Notem que nenhum destes degraus se denomina Tolerância, o que a princípio contraria minha argumentação. Será?
Vamos examinar um a um, exatamente como se estivéssemos subindo essa escada simbólica:
O primeiro degrau é a Temperança, que nos remete à necessidade de equilíbrio em nossas ações. Mas essas ações só poderão ser medidas como equilibradas se forem comparadas em relação ao próximo. Devemos ser equilibrados com o próximo, e não conosco. Para isso será necessário compreendermos a natureza alheia, entender que cada um de nós é um ser com personalidades e dons distintos. Devemos sem dúvida exercer a Tolerância para galgar este degrau.

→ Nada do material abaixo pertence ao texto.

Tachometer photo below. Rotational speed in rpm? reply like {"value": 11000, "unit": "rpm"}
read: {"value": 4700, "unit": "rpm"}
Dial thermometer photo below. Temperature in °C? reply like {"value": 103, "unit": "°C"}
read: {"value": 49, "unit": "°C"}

O segundo degrau é a Justiça. É obvio que nosso objetivo como Iniciados é nos tornarmos “Justos e Perfeitos”. O Nível que afere nosso alinhamento horizontal; e o Prumo que afere nosso alinhamento vertical, encontram-se nas duas Colunas para nos mostrar exatamente isso. Devemos buscar a Justiça em nossos atos em todos os sentidos. Mas a Justiça só se dará se tivermos a convicção de que todos somos iguais apesar de nossas diferenças individuais, seja de classe social, racial, religiosa, etc. Não há como praticar a Justiça sem que exercitemos a Tolerância primeiro.

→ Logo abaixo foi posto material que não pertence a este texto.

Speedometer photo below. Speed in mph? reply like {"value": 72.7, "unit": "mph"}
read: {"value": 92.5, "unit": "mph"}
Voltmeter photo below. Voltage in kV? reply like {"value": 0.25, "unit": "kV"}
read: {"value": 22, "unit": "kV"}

O terceiro degrau é a Coragem, que nas Virtudes Cardinais da Igreja Católica recebe a denominação de Força, ou Fortaleza. Creio que nossos Ritualistas alteraram sua denominação para não causar confusão em relação ao atributo da Coluna do Sul, mesmo porque a Coragem nada mais é que a Força que nos impulsiona a seguir adiante, e é isso que essa Virtude, tenha lá a denominação que adotarmos, pretende como objetivo. Ter Coragem não é sinônimo de não ter medo, significa prosseguir apesar do medo. É a Coragem que nos impele a vencer nossos medos e paixões, a ignorar nossas inseguranças e incertezas e seguir em frente. A Coragem “tolera” a existência do perigo, mas da mesma forma “tolera” que haja o impulso que nos leva a enfrenta-los. Certamente tememos nossos inimigos, cuja existência admitimos e toleramos, pois se não existissem inimigos, obstáculos, e perigos a Coragem seria desnecessária.

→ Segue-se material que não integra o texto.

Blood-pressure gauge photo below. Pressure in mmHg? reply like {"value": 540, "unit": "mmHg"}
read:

O quarto e último degrau do Ocidente é a Prudência, que é a capacidade de sermos ponderados, sensatos e cautelosos. Esta Virtude nos exorta a sermos pacientes, tolerantes com a passagem do tempo necessário à reflexão e nosso amadurecimento antes de tomarmos alguma atitude. Prudente é aquele que age com Temperança, Justiça, Coragem e Tolerância. No antigo Egito a Prudência era simbolizada por uma serpente de três cabeças: uma de cão, simbolizando a paciência; uma de leão, simbolizando a força, e uma de lobo simbolizando a agilidade. O corpo de serpente simbolizava a astúcia.
Dito isto posso afirmar que apesar da Tolerância não designar nenhum dos degraus do Templo, sem ela não venceríamos nenhum deles sequer.
A Tolerância é algo tão importante para a humanidade que a ONU estabeleceu o dia 16 de novembro como “Dia Internacional da Tolerância”. A Tolerância nada mais é que o respeito pela individualidade do próximo.
Temos o hábito de sermos generosos, tolerantes e indulgentes conosco, mas por vezes falhamos em exercitar esta Virtude com os outros. Na Maçonaria, enquanto o V.I.T.R.I.O.L. nos exorta a olhar para nosso interior, a Tolerância, como o oposto complementar das lajotas do Pavimento Mosaico, nos impele a olhar para fora, para o Universo a nosso redor.
Sem o exercício da Tolerância não há fraternidade. O Rito Adonhiramita é denominado de “Rito do Amor”, e é a Tolerância, a capacidade que temos em conviver com as diversidades, que permite que a expressão “Amado Irmão” ao invés de um simples vocativo seja a voz de nossos corações.